Navigating college can be a daunting task, but it's one that WGU students don't have to face alone. All incoming students at WGU are assigned a Program Mentor to provide guidance and support throughout their college experience.
While most students welcome this support, some worry a mentor will infringe on their independence, or create a chore for them. What is the mentor experience really like? Here's what some former WGU students had to say.
Alina Cuellar was not excited about having a mentor. She had always been successful doing things on her own and was apprehensive about having a call every week with someone the university assigned.
"Why would I want someone telling me what to do, asking me things, being intrusive, and planning my schedule?" Alina wondered.
However, when Alina hit some roadblocks along the way, her mentor, Emily, helped her persevere.
"She kept me on track and organized," Alina said. "Emily listened to everything I had questions or comments about."
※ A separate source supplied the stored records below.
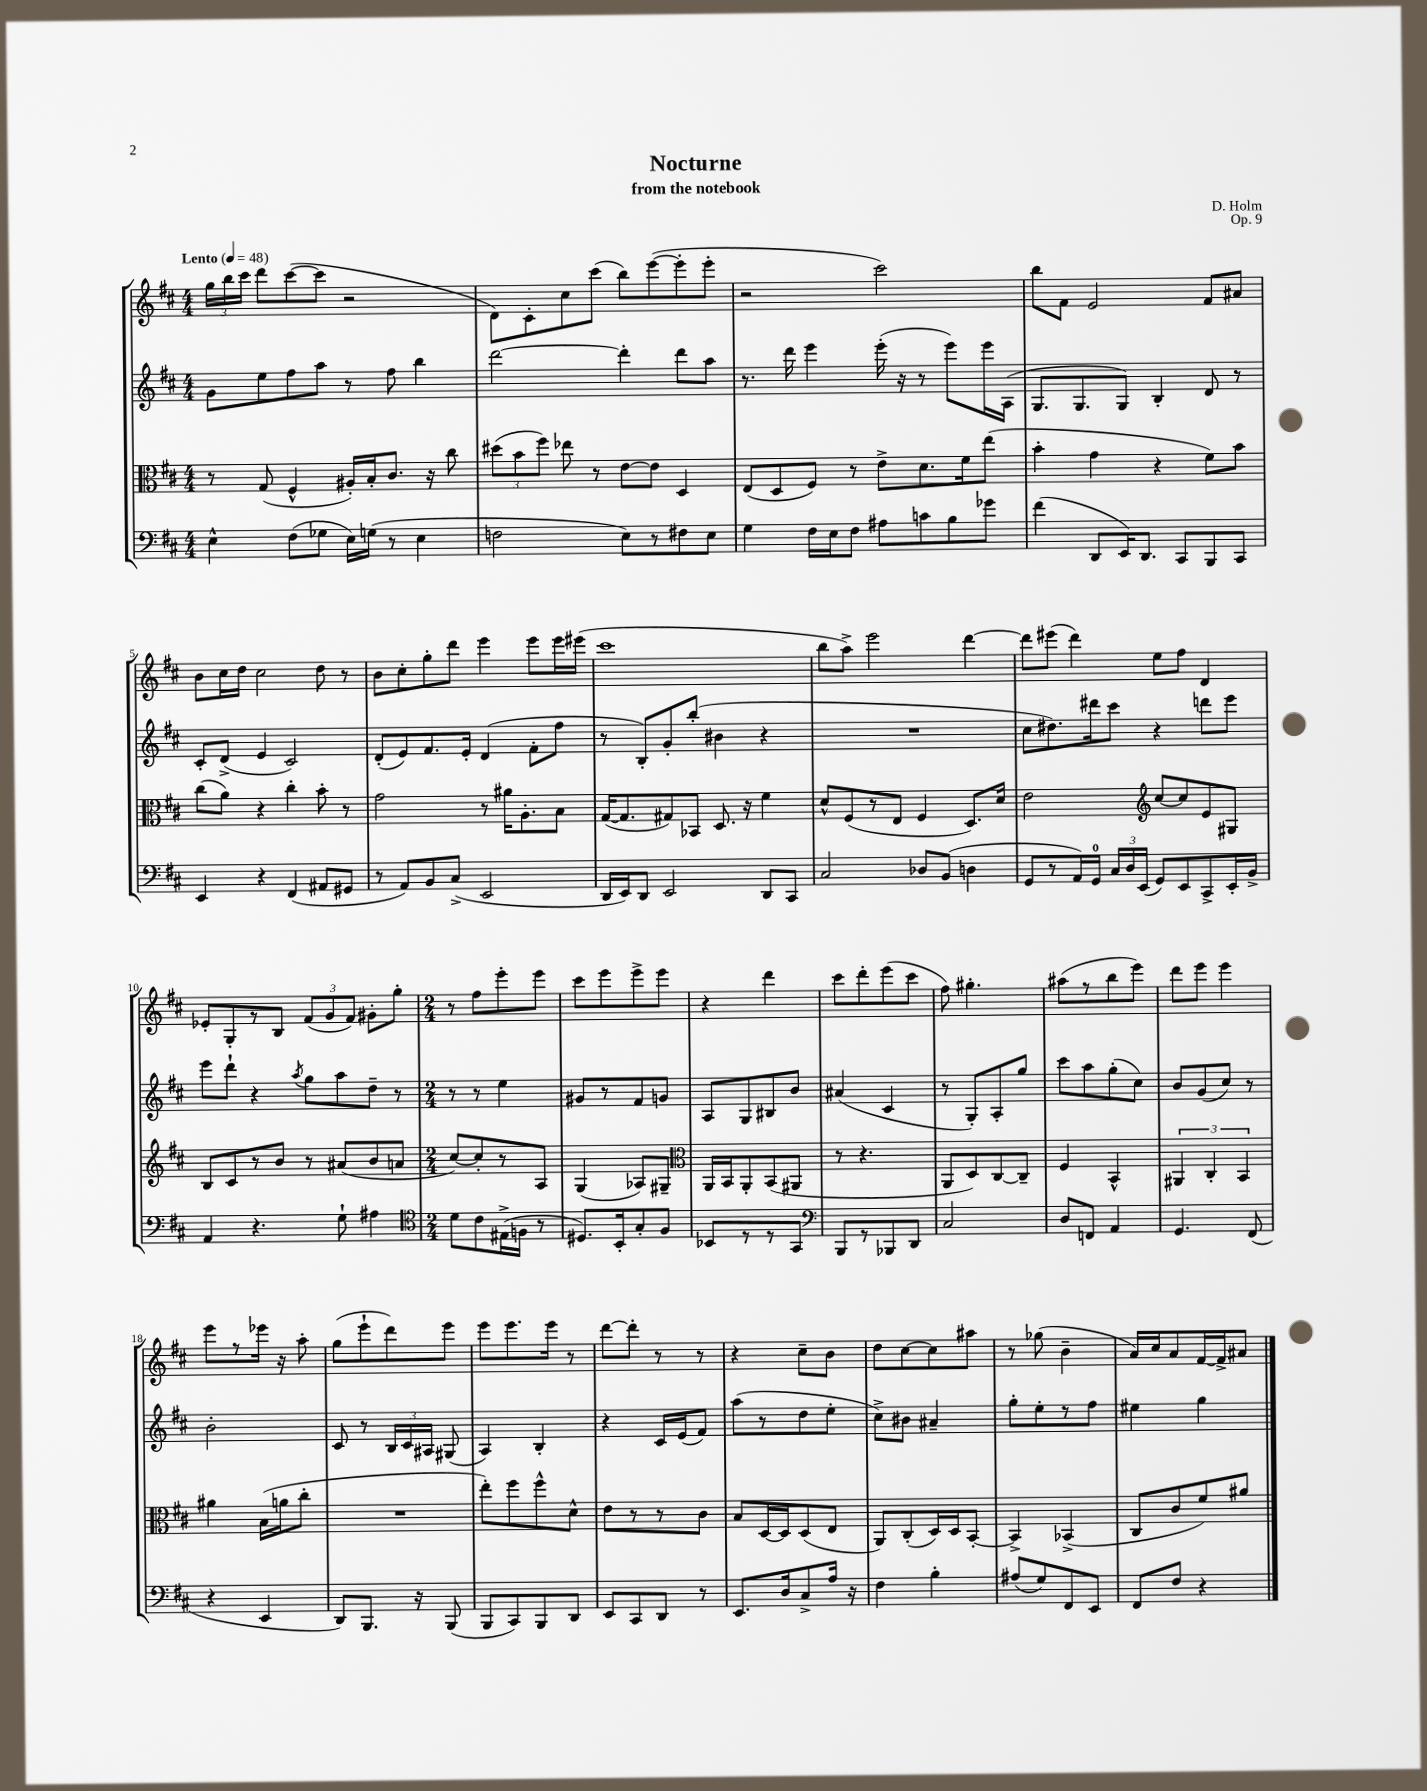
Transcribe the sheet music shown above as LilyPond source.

\header { title = "Nocturne" composer = "D. Holm" subtitle = "from the notebook" opus = "Op. 9" }
<<
\new StaffGroup <<
\new Staff = "s0" {
    \clef treble \key d \major \numericTimeSignature \time 4/4 \tempo "Lento" 4 = 48
    \autoBeamOff \tuplet 3/2 { g''16[ b''16 cis'''16] } d'''8[ cis'''8~( cis'''8] r2 |
    d'8[) cis'8-. cis''8 cis'''8]( b''8[) e'''8~( e'''8-. e'''8]-. |
    r2 cis'''2) |
    b''8[ fis'8] e'2 fis'8[ ais'8] |
    b'8[ cis''16 d''16] cis''2 d''8 r8 |
    b'8[ cis''8-. g''8-. d'''8] e'''4 e'''8[ e'''16 eis'''16]( |
    cis'''1 |
    b''8[ a''8]->) e'''2 d'''4~ |
    d'''8[ eis'''8]( d'''4) e''8[ fis''8] d'4 |
    ees'8[-. g8-. r8 b8] \tuplet 3/2 { fis'8[( g'8 fis'8]) } gis'8[-. g''8]-. |
    \numericTimeSignature \time 2/4 r8 fis''8[ e'''8-. e'''8] |
    cis'''8[ e'''8 e'''8-> e'''8] |
    r4 d'''4 |
    cis'''8[ d'''8-. e'''8( cis'''8] |
    fis''8) gis''4.-. |
    ais''8[( r8 b''8 e'''8]) |
    d'''8[ e'''8] e'''4 |
    e'''8[ r8 ees'''16] r16 a''8-. |
    g''8[( e'''8-! d'''8) e'''8] |
    e'''8[ e'''8. e'''16] r8 |
    d'''8[~ d'''8]-. r8 r8 |
    r4 cis''8[-- b'8] |
    d''8[ cis''8~ cis''8 ais''8] |
    r8 ges''8( b'4-- |
    a'16[) cis''16 a'8 fis'16~ fis'16-> ais'8] \bar "|." |
}
\new Staff = "s1" {
    \clef treble \key d \major \numericTimeSignature \time 4/4
    \autoBeamOff g'8[ e''8 fis''8 a''8] r8 fis''8 b''4 |
    d'''2~ d'''4-. d'''8[ a''8] |
    r8. d'''16 e'''4 e'''16-.( r16 r8 e'''8[) e'''16 a16]( |
    g8.[ g8. g8]) b4-. d'8 r8 |
    cis'8[-. d'8]->( e'4 cis'2) |
    d'8[-.( e'8) fis'8. e'16]-. d'4( fis'8[-. fis''8] |
    r8 b8[-.) g'8-. b''8]-.( bis'4 r4 |
    R1 |
    cis''8[ dis''8.) dis'''16 cis'''8] r4 d'''8[ e'''8] |
    e'''8[ d'''8]-! r4 \acciaccatura { a''8 } g''8[ a''8 d''8]-- r8 |
    \numericTimeSignature \time 2/4 r8 r8 e''4 |
    gis'8[ r8 fis'8 g'8] |
    a8[ g8 bis8 b'8] |
    ais'4( cis'4 |
    r8 g8[-.) a8-. g''8] |
    cis'''8[ a''8 g''8-.( cis''8]) |
    b'8[ g'8( cis''8]) r8 |
    b'2-. |
    cis'8 r8 \tuplet 3/2 { b16[ cis'16 ais16] } gis8( |
    a4) b4-. |
    r4 cis'16[ e'16( fis'8]) |
    a''8[( r8 d''8 e''8]-. |
    cis''8[->) bis'8] ais'4-- |
    g''8[-. e''8-. r8 fis''8] |
    eis''4 g''4 \bar "|." |
}
\new Staff = "s2" {
    \clef alto \key d \major \numericTimeSignature \time 4/4
    \autoBeamOff r8 g8( fis4-^ ais16[-.) b16-. cis'8.] r16 cis''8 |
    \tuplet 3/2 { dis''8[( b'8 fis''8]) } ees''8 r8 e'8[~ e'8] d4 |
    e8[( d8 fis8]) r8 e'8[-> d'8. fis'16 e''8]( |
    b'4-. g'4 r4 fis'8[) b'8] |
    cis''8[( a'8]) r4 cis''4-. b'8-. r8 |
    g'2 r8 ais'16[ a8.-. b8] |
    g16[~( g8. gis8) bes,8] d8. r16 fis'4 |
    d'8[-^ fis8( r8 e8] fis4 d8.[) d'16] |
    e'2 \clef treble cis''8[~ cis''8 e'8 gis8] |
    b8[ cis'8 r8 b'8] r8 ais'8[( b'8 a'8] |
    \numericTimeSignature \time 2/4 cis''8[~) cis''8-. r8 a8] |
    g4( aes8[) gis8]-- |
    \clef alto a,16[ b,16 a,8-. b,8( ais,8] |
    r8 r4. |
    a,8[ d8) cis8~ cis8]-- |
    fis4 b,4-^ |
    \tuplet 3/2 { ais,4 cis4-. b,4 } |
    ais'4 b16[( a'16 cis''8]-. |
    R2 |
    e''8[-.) fis''8 fis''8-^ d'8]-^ |
    e'8[ r8 r8 cis'8] |
    b8[ d16~ d16 d8( e8] |
    a,8[) cis8-.( d16) d16 b,8]~-. |
    b,4-> bes,4->( |
    cis8[ cis'8 fis'8) ais'8] \bar "|." |
}
\new Staff = "s3" {
    \clef bass \key d \major \numericTimeSignature \time 4/4
    \autoBeamOff e4-^ fis8[( ges8] e16[) g16]( r8 e4 |
    f2 e8[) r8 fis8 e8] |
    g4 fis16[ e16 fis8] ais8[ c'8 b8 ges'8] |
    fis'4( d,8[ e,16) d,8.] cis,8[ b,,8 cis,8] |
    e,4 r4 fis,4( ais,8[ gis,8] |
    r8 a,8[) b,8 cis8]->( e,2 |
    d,16[ e,16) d,8] e,2 d,8[ cis,8] |
    cis2 des8[ b,8]( d4 |
    g,8[ r8 a,16) g,16]-0 \tuplet 3/2 { cis16[ d16 e,16]( } g,8[) e,8 cis,8-> e,16-. b,16]-> |
    a,4 r4. g8-! ais4 |
    \numericTimeSignature \time 2/4 \clef tenor d'8[ cis'8 eis16->( f16] r8 |
    dis8.[) b,16-. g8-. fis8] |
    bes,8[ r8 r8 g,8] |
    \clef bass b,,8[ r8 bes,,8 d,8] |
    cis2 |
    d8[ f,8] a,4 |
    g,4. fis,8( |
    r4 e,4 |
    d,8[) b,,8.] r16 b,,8( |
    b,,8[ cis,8) b,,8 d,8] |
    e,8[ cis,8 d,8] r8 |
    e,8.[ d16 cis8-> a16] r16 |
    fis4 b4-. |
    ais8[( g8) fis,8 e,8] |
    fis,8[ fis8] r4 \bar "|." |
}
>>
>>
"She is the reason I stayed in school towards the end," Alina said.
Alina's advice to new students is to keep an open mind when it comes to being assigned a mentor.
"I could not have gotten this far without Emily," Alina said. "If everyone had an 'Emily,' they could experience college the way I have and be successful."
WGU students select their courses and plan their program in a way that makes the most sense for them. This allows them to complete a degree when and where it works for them, unlike most college programs, which require students to follow a prescribed schedule.
Rebecca Gimenez completed her master's degree in just 18 months and believes it would have taken a lot longer had she not had her mentor walking her through the process.
"My mentor helped me plan out a projected timeline for my whole graduate degree and then each semester," Rebecca said. "She asked me what I wanted to accomplish and divided out my classes to make it possible."
When things didn't go according to plan, Rebecca's mentor helped her readjust.
"Sometimes I got a little overly ambitious and then couldn't finish what I wanted to that semester," she said. "My mentor reassured me that everything would still work out just fine. Then she helped me figure out how to make the most of the semester and how to get back on track for the next semester."
For students who worry their mentor will become too involved or want to communicate more often than they'd like, Rebecca was reassuring.
"Your mentor is there to ask you what you want, where you want to go, and how you plan to get there," she said. "It's basically all up to you. They are there to help you plan it out and get your classes organized, so you can do it."
Rebecca said her mentor was flexible in terms of how often they connected. The two maintained a weekly check-in call throughout her entire program, which she found helpful and motivating.
"I actually looked forward to her calls every week," she said. "I would even stay up late sometimes the night before she was going to call, just so I could tell her I finished a certain assignment or step."
As the saying goes, "You don't know what you don't know." For Bethany Joyce, having a mentor who knew the requirements helped her meet them.
"My mentor kept me up to date on graduation requirements, testing requirements, and timelines to complete my degree," Bethany said. "I was struggling with a class at one point, and she let me know I could change to a different class and still satisfy the requirement I needed."
Bethany said she might not have received credit for the course, and instead would have had to retake it, if her mentor hadn't known the requirement and helped her find an alternative way to meet it.
"She also helped me connect with other students in the classes I was taking for study groups," Bethany said. "She gave me tips for finding research articles in the library and answered all my questions, no matter how silly or complicated."
WGU students agree: mentors are a source of unwavering support and encouragement, especially when college gets challenging.
"My mentor was a lot like my personal cheerleader," Bethany said. "She encouraged me when I was feeling low or overwhelmed and celebrated my successes with me."
Bethany said her time at WGU would have been much more difficult without the help and support of her mentor and credits her mentor with helping her successfully complete her degree.
"A mentor is someone who is 100 percent in your corner, doing everything they can to help you achieve your goals," she said. "I felt supported and accepted. I had someone on my team within the school. I highly recommend having a mentor."